We here at DataMade have worked laboriously over the past couple years to get our deployment practices setup in such a way that things are generally automated. One of the hard lessons was finding all the ways in which naming some component in the deployment pipeline could come back to bite us when we tried to automate it. This is an attempt at compiling a handy little guide to the practices that we've come up with for naming things so that when you're getting ready to start deploying the project you're working on, things should "just work".
Repositories should typically follow directory naming standards, which is to say
they should be lowercase and have words delimited with hyphens (-
).
Beyond the syntax of the name, take time to choose a name here that will make sense to you in 6 months and will make sense to other people (especially if the project is open source). Since the Github repository is often the first artifact that is created for a project, this is what we use as the name for all of the other services and integrations that we'll configure, such as Sentry, CodeDeploy, Travis, and Semaphor. Put another way: When you set up integrations with your project, you must use the name of the Github repository. Choose wisely...
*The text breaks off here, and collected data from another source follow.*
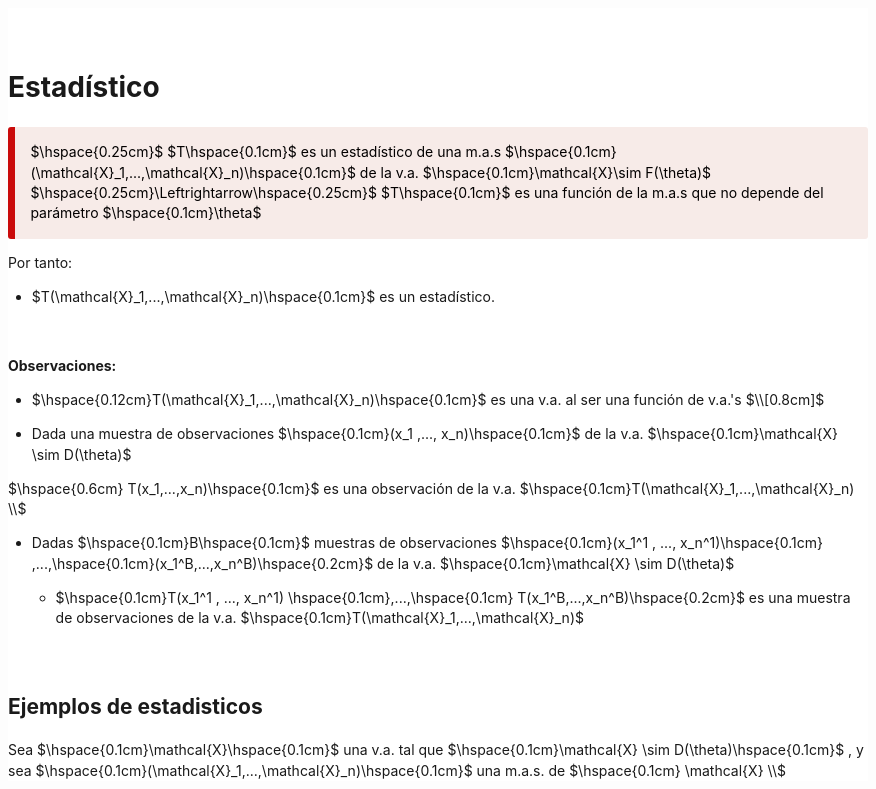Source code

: 
<br>


# Estadístico


<div class="warning" style='background-color:#F7EBE8; color: #030000; border-left: solid #CA0B0B 7px; border-radius: 3px; size:1px ; padding:0.1em;'>
<span>
 
<p style='margin-left:1em;'>
$\hspace{0.25cm}$ $T\hspace{0.1cm}$ es un estadístico de una m.a.s $\hspace{0.1cm}(\mathcal{X}_1,...,\mathcal{X}_n)\hspace{0.1cm}$ de la v.a. $\hspace{0.1cm}\mathcal{X}\sim F(\theta)$ $\hspace{0.25cm}\Leftrightarrow\hspace{0.25cm}$ $T\hspace{0.1cm}$ es una función de la m.a.s que no depende  del parámetro $\hspace{0.1cm}\theta$




</p>
 
</p></span>
</div>

Por tanto:

- $T(\mathcal{X}_1,...,\mathcal{X}_n)\hspace{0.1cm}$ es un estadístico.  


<br>

**Observaciones:**

- $\hspace{0.12cm}T(\mathcal{X}_1,...,\mathcal{X}_n)\hspace{0.1cm}$ es una v.a. al ser una función de v.a.'s $\\[0.8cm]$

- Dada una muestra de observaciones $\hspace{0.1cm}(x_1 ,..., x_n)\hspace{0.1cm}$ de  la v.a. $\hspace{0.1cm}\mathcal{X} \sim D(\theta)$ 

$\hspace{0.6cm} T(x_1,...,x_n)\hspace{0.1cm}$ es una observación de la v.a. $\hspace{0.1cm}T(\mathcal{X}_1,...,\mathcal{X}_n) \\$


- Dadas $\hspace{0.1cm}B\hspace{0.1cm}$ muestras de observaciones $\hspace{0.1cm}(x_1^1 , ..., x_n^1)\hspace{0.1cm} ,...,\hspace{0.1cm}(x_1^B,...,x_n^B)\hspace{0.2cm}$ de la v.a. $\hspace{0.1cm}\mathcal{X} \sim D(\theta)$ 

     - $\hspace{0.1cm}T(x_1^1 , ..., x_n^1) \hspace{0.1cm},...,\hspace{0.1cm} T(x_1^B,...,x_n^B)\hspace{0.2cm}$ es una muestra de observaciones de la v.a. $\hspace{0.1cm}T(\mathcal{X}_1,...,\mathcal{X}_n)$


<br>

## Ejemplos de estadisticos


Sea $\hspace{0.1cm}\mathcal{X}\hspace{0.1cm}$ una v.a. tal que $\hspace{0.1cm}\mathcal{X} \sim D(\theta)\hspace{0.1cm}$ , y sea $\hspace{0.1cm}(\mathcal{X}_1,...,\mathcal{X}_n)\hspace{0.1cm}$ una m.a.s. de $\hspace{0.1cm} \mathcal{X} \\$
A good repository name might look like:
my-excellent-project
Bad repository names might include:
MyExcellentProject
my_excellent_project
mepv2.0
As mentioned above, when you are configuring CodeDeploy, make sure you use the
name of the Github repository as the name of the application. For the
deployment groups, we use staging
and production
.
Within your project, you'll have configuration files for services like Nginx and Supervisor. Those follow a naming convention as well:
<github repository name>-<deployment group>.conf.<service name>
So, if you're making a Supervisor configuration file for example-project
for the
staging
deployment group, the name will look like:
example-project-staging.conf.supervisor
For the staging environment, we usually use a datamade.us
subdomain. This
should also match the name of the Github repository. So:
example-project.datamade.us
This one is easy: Just use the Github repository name.